La deuxième partie du travail était davantage axée sur les rôles spécifiques joués par les

différents acteurs du conflit, et ce, à quatre niveaux. Sur le plan infra-étatique, nous avons

mis en lumière les rivalités interconfessionnelles présentes en Égypte qui représentent un

conflit latent et qui pourraient dégénérer si le pouvoir égyptien venait à s’affaiblir. Sur le

plan étatique, nous avons présenté les rôles respectifs du gouvernement en place, du

Conseil suprême des forces armées, de la confrérie des Frères musulmans ainsi que des

manifestants égyptiens.
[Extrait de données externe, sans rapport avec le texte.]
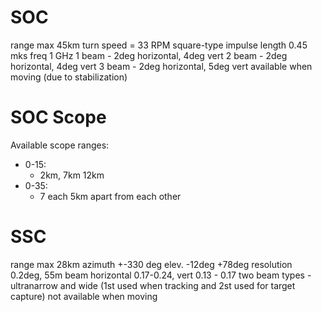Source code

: # SOC
range max 45km
turn speed = 33 RPM
square-type impulse length 0.45 mks
freq 1 GHz
1 beam - 2deg horizontal, 4deg vert
2 beam - 2deg horizontal, 4deg vert
3 beam - 2deg horizontal, 5deg vert
available when moving (due to stabilization)

# SOC Scope
Available scope ranges: 
* 0-15:
    * 2km, 7km 12km
* 0-35:
    * 7 each 5km apart from each other

# SSC
range max 28km
azimuth +-330 deg
elev. -12deg +78deg
resolution 0.2deg, 55m
beam horizontal 0.17-0.24, vert 0.13 - 0.17
two beam types - ultranarrow and wide (1st used when tracking and 2st used for target capture)
not available when moving
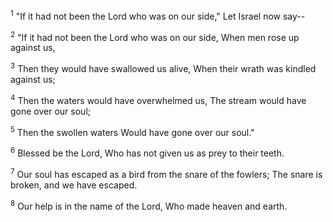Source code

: <sup>1</sup> 
"If it had not been the Lord who was on our side," Let Israel now say-- 

<sup>2</sup> 
"If it had not been the Lord who was on our side, When men rose up against us, 

<sup>3</sup> 
Then they would have swallowed us alive, When their wrath was kindled against us; 

<sup>4</sup> 
Then the waters would have overwhelmed us, The stream would have gone over our soul; 

<sup>5</sup> 
Then the swollen waters Would have gone over our soul." 

<sup>6</sup> 
Blessed be the Lord, Who has not given us as prey to their teeth. 

<sup>7</sup> 
Our soul has escaped as a bird from the snare of the fowlers; The snare is broken, and we have escaped. 

<sup>8</sup> 
Our help is in the name of the Lord, Who made heaven and earth.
À cet égard, nous avons vu que le CSFA et les Frères musulmans

sont les deux principaux acteurs de ce conflit et représentent également les deux plus

anciennes et les plus puissantes institutions en Égypte. Sur le plan des acteurs régionaux,

nous avons décrit la position timide d’Israël quant à la crise, de même que celles des

monarchies du Golfe qui n’appuient pas les mêmes acteurs internes. Finalement, nous

avons également présenté la relation spéciale entre les États-Unis et l’Égypte, qui pourrait

justifier le comportement de Barack Obama dans la gestion de la crise égyptienne.

À l’heure actuelle, la crise égyptienne dure depuis plus de deux années et demie et ne

semble pas sur le point d’être réglée. Dans un tel contexte, nous jugeons qu’il serait

intéressant, dans un travail futur, de nous pencher sur les diverses solutions et les

alternatives qui pourraient être mises de l’avant par la communauté internationale afin de

permettre une sorte de crise et, par le fait même, restaurer un climat paisible en Égypte.